Friday 21 March 2014

Sabad - World Poetry Festival, Delhi 2(b)


Kavita Dwivedi dancing

Sometimes things happen by a kind of improvisation. Before the events started, Tibor, the director of the Hungarian Cultural Centre in Delhi found me and was looking for a way for me to visit the centre and maybe talk to some students.

After the readings were over for the day there was to be a dance performance that was projected to finish at 7pm, so we arranged to meet after that when he would drive me to the centre. The dance, which was new and in praise of femininity by one of the doyens of Indian dance, Kavita Dwivedi,  was beautiful and highly descriptive, its movement full of recognisable social gestures. Watching it I kept thinking of the way such classical or classical-modern stylised dances worked. It was, I thought, something to do with the tension between intimacy and distance, which is the key to anything classical. The work means at a deep level but through stylised formal means within its own parallel world. There is clearly much more to think about here another time but it's latehere - 1am - and I have more to tell.

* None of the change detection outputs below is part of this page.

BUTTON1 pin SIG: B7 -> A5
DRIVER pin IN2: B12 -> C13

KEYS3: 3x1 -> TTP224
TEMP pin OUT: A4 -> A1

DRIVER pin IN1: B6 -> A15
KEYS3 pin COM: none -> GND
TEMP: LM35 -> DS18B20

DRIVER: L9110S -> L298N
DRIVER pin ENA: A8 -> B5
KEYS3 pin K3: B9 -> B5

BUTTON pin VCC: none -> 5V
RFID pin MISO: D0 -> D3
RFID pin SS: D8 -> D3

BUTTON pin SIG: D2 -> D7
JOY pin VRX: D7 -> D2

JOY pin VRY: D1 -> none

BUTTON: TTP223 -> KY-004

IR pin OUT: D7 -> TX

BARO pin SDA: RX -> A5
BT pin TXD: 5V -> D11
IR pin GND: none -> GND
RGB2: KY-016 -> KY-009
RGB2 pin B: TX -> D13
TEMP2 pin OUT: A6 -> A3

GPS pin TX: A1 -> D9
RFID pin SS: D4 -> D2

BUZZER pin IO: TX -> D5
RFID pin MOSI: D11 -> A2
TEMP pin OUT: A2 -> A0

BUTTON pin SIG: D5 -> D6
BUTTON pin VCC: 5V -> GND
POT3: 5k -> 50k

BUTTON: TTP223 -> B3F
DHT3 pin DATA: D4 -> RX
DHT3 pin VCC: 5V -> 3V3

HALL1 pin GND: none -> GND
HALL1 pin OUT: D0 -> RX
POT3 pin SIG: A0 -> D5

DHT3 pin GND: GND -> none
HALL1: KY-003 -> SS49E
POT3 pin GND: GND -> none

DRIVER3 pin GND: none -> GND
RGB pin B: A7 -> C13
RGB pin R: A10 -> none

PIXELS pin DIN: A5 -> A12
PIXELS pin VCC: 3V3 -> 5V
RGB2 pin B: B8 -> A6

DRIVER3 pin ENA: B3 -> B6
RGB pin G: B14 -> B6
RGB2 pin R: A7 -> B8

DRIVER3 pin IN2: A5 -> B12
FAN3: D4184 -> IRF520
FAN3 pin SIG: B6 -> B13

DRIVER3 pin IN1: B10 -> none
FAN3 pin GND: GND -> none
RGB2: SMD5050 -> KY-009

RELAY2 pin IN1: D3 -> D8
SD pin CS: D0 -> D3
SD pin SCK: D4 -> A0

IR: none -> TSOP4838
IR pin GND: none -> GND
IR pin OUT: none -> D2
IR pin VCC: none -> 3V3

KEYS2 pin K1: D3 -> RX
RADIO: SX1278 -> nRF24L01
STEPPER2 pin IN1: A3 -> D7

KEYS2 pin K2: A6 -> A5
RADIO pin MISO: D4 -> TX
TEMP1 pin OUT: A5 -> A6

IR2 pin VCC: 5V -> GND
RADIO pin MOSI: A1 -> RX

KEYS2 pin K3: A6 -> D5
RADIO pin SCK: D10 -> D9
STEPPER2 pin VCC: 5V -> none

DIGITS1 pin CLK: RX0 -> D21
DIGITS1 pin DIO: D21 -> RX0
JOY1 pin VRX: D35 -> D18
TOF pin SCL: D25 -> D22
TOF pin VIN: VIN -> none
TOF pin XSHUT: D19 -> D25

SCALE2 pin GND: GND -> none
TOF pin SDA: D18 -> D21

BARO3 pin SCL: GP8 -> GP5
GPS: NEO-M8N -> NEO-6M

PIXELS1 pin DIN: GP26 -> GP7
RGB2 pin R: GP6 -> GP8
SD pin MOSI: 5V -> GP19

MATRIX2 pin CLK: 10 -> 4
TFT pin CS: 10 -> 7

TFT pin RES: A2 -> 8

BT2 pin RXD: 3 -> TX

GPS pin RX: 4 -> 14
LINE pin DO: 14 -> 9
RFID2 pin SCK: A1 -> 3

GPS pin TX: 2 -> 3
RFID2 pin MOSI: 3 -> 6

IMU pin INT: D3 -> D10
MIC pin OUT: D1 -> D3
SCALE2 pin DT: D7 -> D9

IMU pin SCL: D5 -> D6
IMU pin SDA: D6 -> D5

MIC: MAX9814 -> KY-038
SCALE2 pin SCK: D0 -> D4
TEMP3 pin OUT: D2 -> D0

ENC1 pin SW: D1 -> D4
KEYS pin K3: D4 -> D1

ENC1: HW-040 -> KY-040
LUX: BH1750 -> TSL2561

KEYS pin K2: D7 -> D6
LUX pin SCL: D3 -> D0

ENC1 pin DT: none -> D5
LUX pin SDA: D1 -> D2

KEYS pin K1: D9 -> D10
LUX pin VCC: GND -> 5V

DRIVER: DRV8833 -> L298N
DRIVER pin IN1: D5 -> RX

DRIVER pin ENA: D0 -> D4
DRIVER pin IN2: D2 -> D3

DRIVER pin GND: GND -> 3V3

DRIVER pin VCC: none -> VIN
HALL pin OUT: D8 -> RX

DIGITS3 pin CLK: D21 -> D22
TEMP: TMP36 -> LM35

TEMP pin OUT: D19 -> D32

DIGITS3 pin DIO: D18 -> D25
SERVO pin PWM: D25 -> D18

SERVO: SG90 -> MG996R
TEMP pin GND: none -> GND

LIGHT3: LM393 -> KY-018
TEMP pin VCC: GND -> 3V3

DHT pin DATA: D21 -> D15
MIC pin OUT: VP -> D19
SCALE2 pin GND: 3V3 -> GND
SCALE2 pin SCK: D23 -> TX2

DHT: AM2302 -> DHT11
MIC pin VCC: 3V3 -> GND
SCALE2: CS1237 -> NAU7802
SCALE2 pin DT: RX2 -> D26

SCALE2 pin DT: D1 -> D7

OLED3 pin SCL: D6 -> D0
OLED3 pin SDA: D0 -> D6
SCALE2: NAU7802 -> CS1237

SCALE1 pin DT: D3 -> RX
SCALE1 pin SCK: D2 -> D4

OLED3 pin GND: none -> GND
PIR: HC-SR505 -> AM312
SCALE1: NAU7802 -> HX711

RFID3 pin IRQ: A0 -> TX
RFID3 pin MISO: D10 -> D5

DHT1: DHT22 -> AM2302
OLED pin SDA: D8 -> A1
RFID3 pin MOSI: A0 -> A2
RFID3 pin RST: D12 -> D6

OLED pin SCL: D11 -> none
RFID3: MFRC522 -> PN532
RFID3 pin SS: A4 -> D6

I only saw two acts of the five act dance because it started late. Tibor arrived and we drove off to the HCC. A party was already in full swing and elegantly dressed. I felt a little awkward because I was in my day clothes, no ties and a day's growth of beard, but that is probably permissible in poets. I was formally introduced and somebody immediately asked me to recite some lines from one of my poems. So I did; then they asked for another, and I did that too. I had sung for my wine. Two glasses of it in fact. This was accompanied by pleasant conversation then I was taken into the library where a Hungarian language class was in progress, a very nice Hungarian woman teaching five Indians. I had been speaking Hungarian to Tibor and his wife, but this next session continued in English because the class were beginners. I was asked about Márai and Krasznahorkai, told a few anecdotes, a little about my own Hungarian language background, and it was all very lovely so I was quite sorry to break up.

I thought that was over, and we'd return to the hotel but we stopped at the Ethiopian Cultural Centre, where, apparently, we had been invited impromptu. We were each presented with an Ethiopian hat then sat down to an Indian meal, since both the owner and the director of centre are Indians. After the meal and conversations we were taken into a far more luxurious version of an Ethiopian coffee lounge than you'd find in Ethiopia, where coffee was ground and brewed for us by a possibly Ethiopian lady, and if so, the only Ethiopian member of staff we met,  the coffee rich, dark, delicious.

The conversation was partly anecdotal, partly practical (not my affair). It was strange to be sitting unplanned with a very nice Hungarian couple currently fasting for Lent, in an Ethiopian centre talking with more Indians in Delhi, at the end of a day when I had already talked - unplanned - about translating, attended a vernissage, recited poems impromptu rather than reading them, having just delivered my first ever inaugural address, done one brief reading, then a surprising second one.